Abstract
Osteoarthritis (OA) is a prevalent disease characterized by degeneration of the joint and pain. Mechanical stress plays a central role in OA development. It is hypothesized that cells in the OA joints produce OA-promoting molecules upon mechanical stress, and therefore, the mechanosensing systems are a theoretical target for OA treatment. Piezo mechanosensing channels mediate high-level mechanical stress in chondrocytes and have been suggested to play an important role during OA progression. To test this hypothesis, we ablated Piezo1 and Piezo2 in joint tissues using Gdf5-Cre transgenic mice [Piezo1 and 2 doubly conditional knockout (cKO) mice, cKO mice]. cKO mice showed normal development of knee joints. Both control and cKO mice developed modest to severe OA 12 weeks after the induction of OA, although some cKO mice showed milder OA. We did not find significant differences in pain in mice or gene expression after fluid flow stress in primary cells between control and cKO. Our data demonstrate the limited role of Piezo channels in joint development and OA progression.
Objective To investigate the role of Piezo1 and Piezo 2 in surgically induced osteoarthritis (OA) in mice.
Design Male conditional knockout (cKO) mice missing Piezo1 and Piezo2 in the joint via Gdf5-Cre transgenic mice were induced post-traumatic osteoarthritis (OA) by destabilization of the medial meniscus (DMM) of the right knee joint at 12 weeks of age. The severity of OA was assessed at 24 weeks of age using a modified Osteoarthritis Research Society International (OARSI) scoring system. OA-associated pain was evaluated by static weight bearing analysis at 4, 8, and 12 weeks post-operation. Additionally, articular chondrocytes isolated from cKO mice were exposed to fluid flow shear stress (FFSS) to evaluate the expression of OA-associated genes.

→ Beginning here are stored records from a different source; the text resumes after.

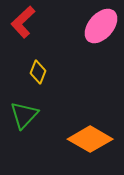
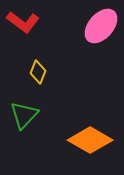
red L-shape: rotated 100 degrees counterclockwise
orange diamond: moved 1 px down
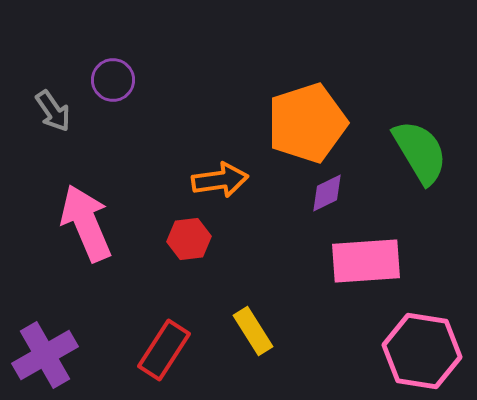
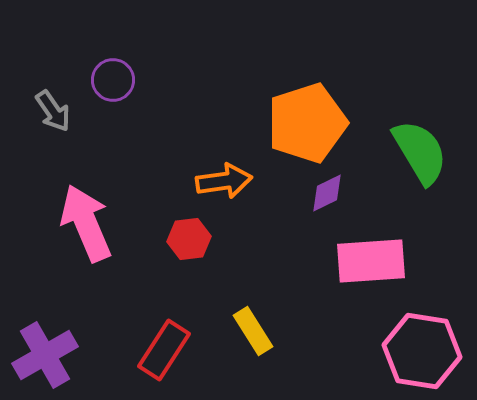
orange arrow: moved 4 px right, 1 px down
pink rectangle: moved 5 px right
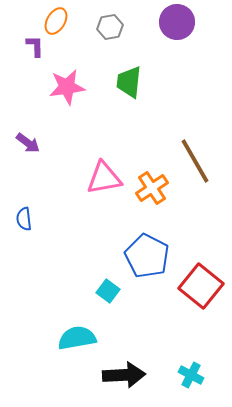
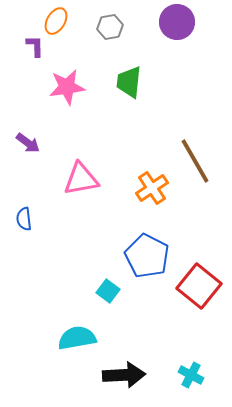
pink triangle: moved 23 px left, 1 px down
red square: moved 2 px left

Results Mice with conditional deletion of Piezo1 and Piezo 2 showed normal joint development with no overt histological changes in the knee joint at 12 weeks and 24 weeks. DMM surgery induced moderate to severe OA in both control and cKO mice, although a few cKO mice showed milder OA. Pain assessment by static weight-bearing analysis suggested Piezo ablation in the joint has no beneficial effects on pain. FFSS increased the expression of OA-related genes both in control and cKO mice to similar extents.
Conclusion Piezo1 and Piezo2 are not essential for normal joint development. Genetic ablation of Piezo channels did not confer evident protective effects on OA progression in mice. In vitro data suggests that different mechanotransducers other than Piezo channels mediate FFSS in mechanical stress-induced gene expression.
Competing Interest Statement
The authors have declared no competing interest.